== SELECTED EXCERPT ==
After sending this essay in for grading I prepared an overall roadmap on the MRes component – the image for today’s blog entry.


Since December 2010, I have been reading voraciously albeit not that efficiently on the subject of Identity in preparation for writing a preliminary literature review.  I’ll admit it initially looked like a niche sub-field, but I’ll suggest now it looks as big as other in organisational studies.


As I tried to explore how I might turn this reading into writing – I again called on my supervisor for advice.  In project management in particular, how does one perform a review of practically speaking non existent literature?  The suggestion duly followed was to read contemporary literature and identify the relevant issues presently facing project management, and only then see how identity research might be applicable to solving these sorts of issues.


This advice fitted nicely and since then I have used a couple of methods i.e. the venn diagram, and cognitive mapping to help me come to a detail set of questions the literature review will help me answer including:

  • Why research Project Management?
  • What are the contemporary issues in Project Management?
  • Who are the principal scholars in Project Management?
  • Why research Identity in Organisations?
  • Why use the Identity and Discourse Lens in Project Management?
  • What are the principle identity concepts, and who are the principal scholars?
  • What are the discursive theories and who are the principal scholars?
  • What are the most relevant identity and discursive theories to this research project?
  • What are the key areas of debate in Identity Studies and Project Management?
  • Where is the existing knowledge thin and subject to challenge?
  • Where are there gaps in the literature?
  • What are the main conclusions from previous Identity research?
  • What have been the main research questions in the past?


The next step I found myself searching and downloading many articles to add to my growing collection that came up from the searches.  My identity collection was now being supplemented by Project Management articles and one immediate finding was that project management a sub-field of management studies is not well represented in the top category journals.

== DATASET ==
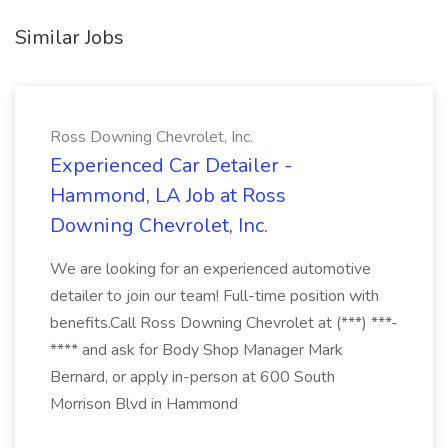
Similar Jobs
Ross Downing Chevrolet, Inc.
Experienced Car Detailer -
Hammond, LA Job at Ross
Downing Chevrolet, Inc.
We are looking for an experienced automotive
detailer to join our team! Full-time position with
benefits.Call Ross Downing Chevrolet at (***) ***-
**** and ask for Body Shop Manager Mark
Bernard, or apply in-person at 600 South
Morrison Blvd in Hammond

--

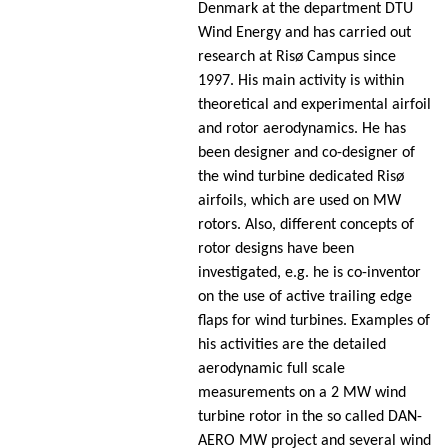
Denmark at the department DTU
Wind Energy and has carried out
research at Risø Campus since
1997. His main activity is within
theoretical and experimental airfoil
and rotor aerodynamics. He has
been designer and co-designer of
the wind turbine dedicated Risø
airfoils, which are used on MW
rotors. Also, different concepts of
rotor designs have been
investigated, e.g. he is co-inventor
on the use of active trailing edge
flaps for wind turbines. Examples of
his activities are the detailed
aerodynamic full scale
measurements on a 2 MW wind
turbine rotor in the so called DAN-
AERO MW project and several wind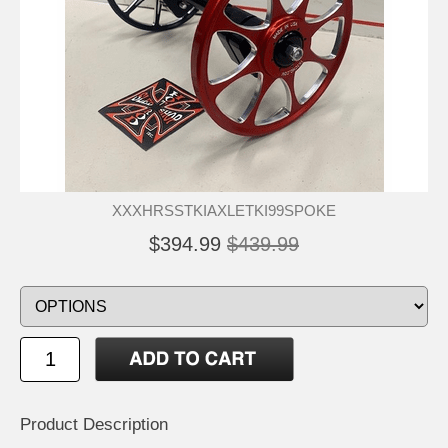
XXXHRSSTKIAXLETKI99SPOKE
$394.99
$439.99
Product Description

== ACTIONS TO TAKE ==
a) Rewrite the blog entry from "This advice fitted" up to and including "scholars in Project Management?", putting "concept mapping" in place of "cognitive mapping".
b) Please condense the paragraph of the blog entry that begins "As I tried to explore how I might turn this reading into writing" while keeping its main facts.

== SOLUTIONS BELOW ==
a)
This advice fitted nicely and since then I have used a couple of methods i.e. the venn diagram, and concept mapping to help me come to a detail set of questions the literature review will help me answer including:

  • Why research Project Management?
  • What are the contemporary issues in Project Management?
  • Who are the principal scholars in Project Management?

b) Unsure how to turn my reading into writing, I asked my supervisor how to review a literature that, in project management, barely exists. The advice was to read contemporary literature, identify the issues project management currently faces, and only then see how identity research might help solve them.